Did you know it's there from the x-ray ? Clap, clap, clap - Thomas
P.S Your remarks on Resilon are very important
Thomas, the initial preop (in film) made me suspicious.(in my book, every max bicuspid has three canals until proven
otherwise) the working length image with buccal and palatal files were a little off centre and that led me take over
the case from the student dentist.prebending a 10 file with a little manipulation got me to the split.remebering the
path of insertion and the angle of the file led me consistantly to the split to clean and shape.i used only hand SS
files in this case.prebent Niti files like hand GTs and hand PTs would have worked great also.but i didnt have them at
the school.
The more we use this obturation material in every clinical situation, the more we understand the pros and cons of it.
most presenters do not talk of these issues, may be because they dont see these type of cases and these are anecdotal
clinical issues ..;-) - Sashi Nallapati
You still got it Sashi.........keep em coming I love it.
What are you filling with now. - Glenn
I am using resilon at the school.
I still have some samples left from what bruce generously offered me at the AAE meeting.- Sashi Nallapati
I said this on TDO, but I'll say it here as well...
Sashi, I don't think I would have got this one. Very well done.
This goes in the "I would have been oblivious to the mistake I was making" category.- John A Khademy
Dear Sashi: I agree with John, I just thought of all of all of my 2 canal upper bi´s that looked like this one’s pre-
op. Our mutual friend Valle says “geographic success” (due to patients moving away from city to city) saves us from
seeing all our “left behind” canals.- Jorge
Beautiful case, Sashi - Jorge Vera
Excellent! Did you take pictures with the scope? - Jörg Schröder
No, i could not see the split through the scope. its too far apical to get a decent pic of..Sashi Nallapati
Sashi, This belongs in a textbook ! Wow, gorgeous case ! - Marga
Fantastic work Sashi. You are indeed very gifted. I wholeheartedly support all the positive comments you've received
from all other respondents to this post.
Three quick questions though:
1. What where your final apical (open) sizes for each canal? They seem a little small to me.
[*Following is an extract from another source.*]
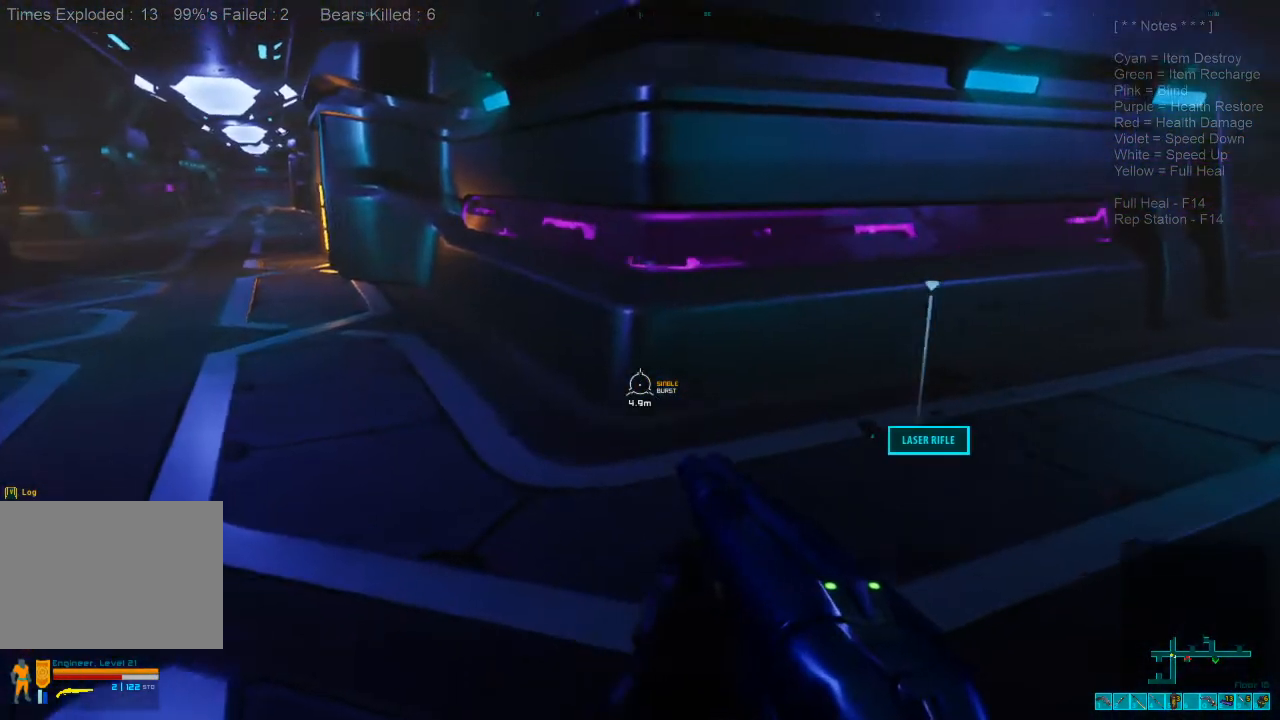
{"keys": ["d"], "mouse": [], "events": [[400, "w", "up"]]}
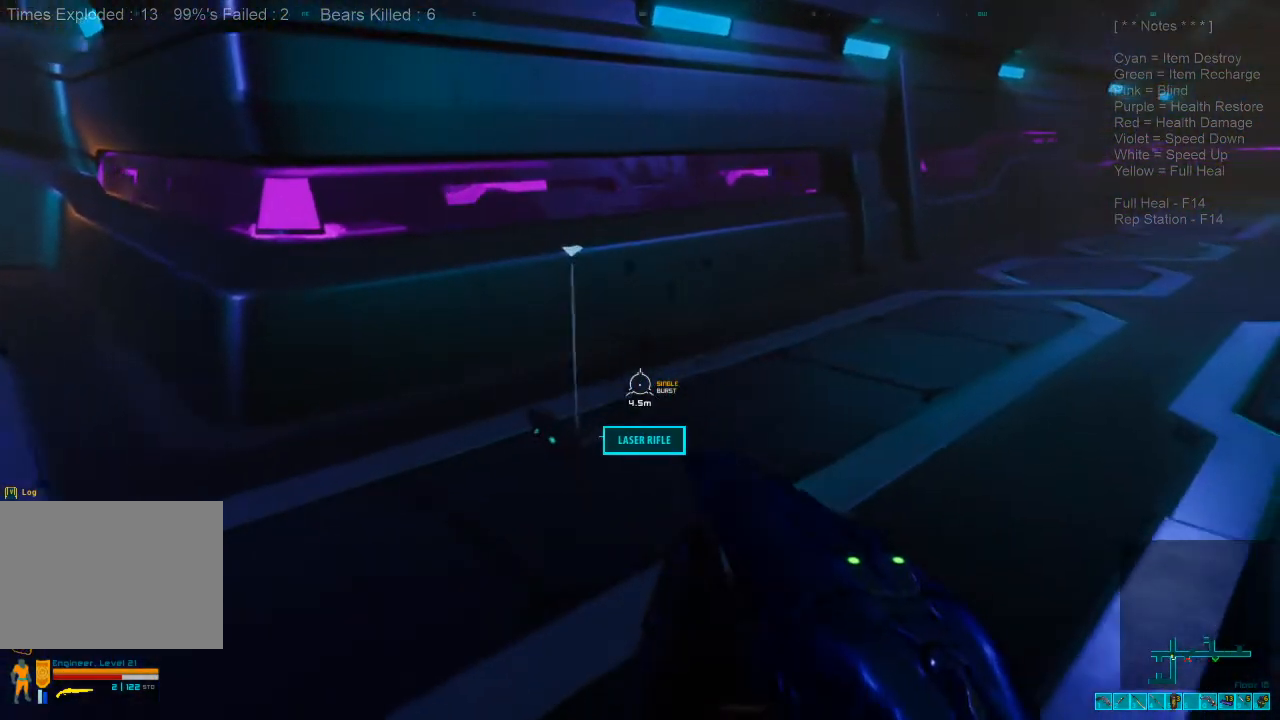
{"keys": [], "mouse": [], "events": [[33, "d", "up"], [33, "tab", "down"], [133, "tab", "up"]]}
Answer: mb 40(06 T), db 25(02T) and palatal 40 (08T). the apical size of the db can be improved a little bit more.
from a scientific standpoint ,however, the apial sizes of these bifurcated buccals in only 20 (kerekes,tronstad), and
thus the sizes that i imparted are well supported ;-) - Sashi
2. In one of your final radiographs you seem to be 'fairly' short on the palatal. Judging by the sealer tract, I don't
think the foramen is at the level you've obturated to. What is your view on this?
Answer: since using resilon , i am fitting my cones 1mm short of the my wl to see if i can get to push the cone to
length.hence, yu see the fill in the palatal half a mm short of where i would like to see it. since i am patent,
maintained patency and instruemnted to the rad terminus i am not expecting any harm.- Sashi
3. Are you not concerned about the open restorative margin on the distal?
Answer: I am concerned.hopefully it will be removed in a week by the student who actually replaced the amalgam with
that IRM, during his initial attempt. - Sashi
I know my questions are verging on pedantics, and I certainly do not want them to detract from your beautiful work.
Additionally, as you and I know, there is no doubt this case will succeed.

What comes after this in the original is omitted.